Y, claro, donde menos se piensa salta el escándalo, Pedroso recuerda que «en 1512 dicta un canon el Concilio Hispalense contra escándalos cometidos representando la Natividad y la Resurrección de Cristo; cuarenta años antes (1473) condenó otro concilio, en Aranda, gravísimos desórdenes a que dan margen las representaciones de Navidad, San Esteban, San Juan y los Inocentes». Puestas así las cosas desde el principio, no resulta extraño que el teatro fuera visto con desconfianza por los moralistas; por ejemplo Cabranes, cuando en su Hábito y armadura espiritual concede que «no peca el que hace atavíos para representar farsas para recreación, y no para hechos lujuriosos». Porque esto del escándalo es cosa escurridiza que no se sabe muy bien de qué depende, unas veces lo trae la obra, otras el oficio: no es infrecuente una queja reproducida en la Controversia sobre la licitud del teatro, contra las actrices que «acabada de hacer Nuestra Señora sale un entremés en que hace una mesonera o ramera, y sólo con ponerse una toca y rezagar una saya sale a un baile deshonesto y a cantar y bailar una carretería...». Protestas contra la lascivia de los bailes (en el teatro y fuera de él) saltan a cada paso, desde La Dorotea de Lope (!) hasta la Guía y aviso de forasteros de Liñán.

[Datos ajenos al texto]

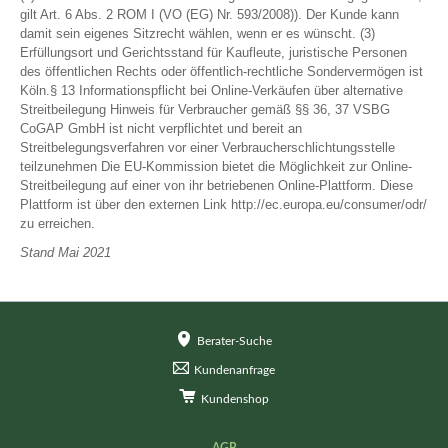
gilt Art. 6 Abs. 2 ROM I (VO (EG) Nr. 593/2008)). Der Kunde kann
damit sein eigenes Sitzrecht wählen, wenn er es wünscht. (3)
Erfüllungsort und Gerichtsstand für Kaufleute, juristische Personen
des öffentlichen Rechts oder öffentlich-rechtliche Sondervermögen ist
Köln.§ 13 Informationspflicht bei Online-Verkäufen über alternative
Streitbeilegung Hinweis für Verbraucher gemäß §§ 36, 37 VSBG
CoGAP GmbH ist nicht verpflichtet und bereit an
Streitbelegungsverfahren vor einer Verbraucherschlichtungsstelle
teilzunehmen Die EU-Kommission bietet die Möglichkeit zur Online-
Streitbeilegung auf einer von ihr betriebenen Online-Plattform. Diese
Plattform ist über den externen Link http://ec.europa.eu/consumer/odr/
zu erreichen.
Stand Mai 2021
Navigation
Berater-Suche
überspringen
Kundenanfrage
Kundenshop
Navigation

Lo que ocurre es que la farsa la llevan los actores, más que el texto; esto es algo que se ve con claridad en la confesión que el Pinciano hace en el tomo primero de su Philosophía: «[...] tengo yo en mi casa un libro de comedias muy buenas y nunca me acuerdo del, mas, en viendo los rótulos de Cisneros y Gálvez, me pierdo por los oyr y mientras estoy en el teatro ni el invierno me enfría ni el estío me da calor», y poco después teoriza: «En manos del actor está la vida del poema, de tal manera que muchas acciones malas, por el buen actor, son buenas, y muchas buenas, malas por el actor malo». No debe extrañar, pues, que Cascales, en su Tablas se refiera a las comedias nombrándolas por los actores que las representan, no por el título o por los ingenios que las escriben: «[...] según eso no son comedias las que cada día nos representan Cisneros, Velázquez, Alcaraz, Ríos, Santander, Pinedo...», y no sería justo acabar el artículo sin citar a Juan Rana, quizá el más conocido de nuestros cómicos.

Naturalmente quedan muchísimas cosas que decir sobre estos temas, quien tenga curiosidad por el asunto puede consultar algunas obras de conjunto, como Ch. V. AUBRUN, La comedia española, Madrid, Taurus, 1968; J. E. VAREY y N. D. SHERGOLD, Teatros y Comedias en Madrid: 1666-1687, Londres, Tamesis Books, 1974; O. ARRÓNIZ, Teatros y escenarios del Siglo de Oro, Madrid, Gredos, 1977, etc.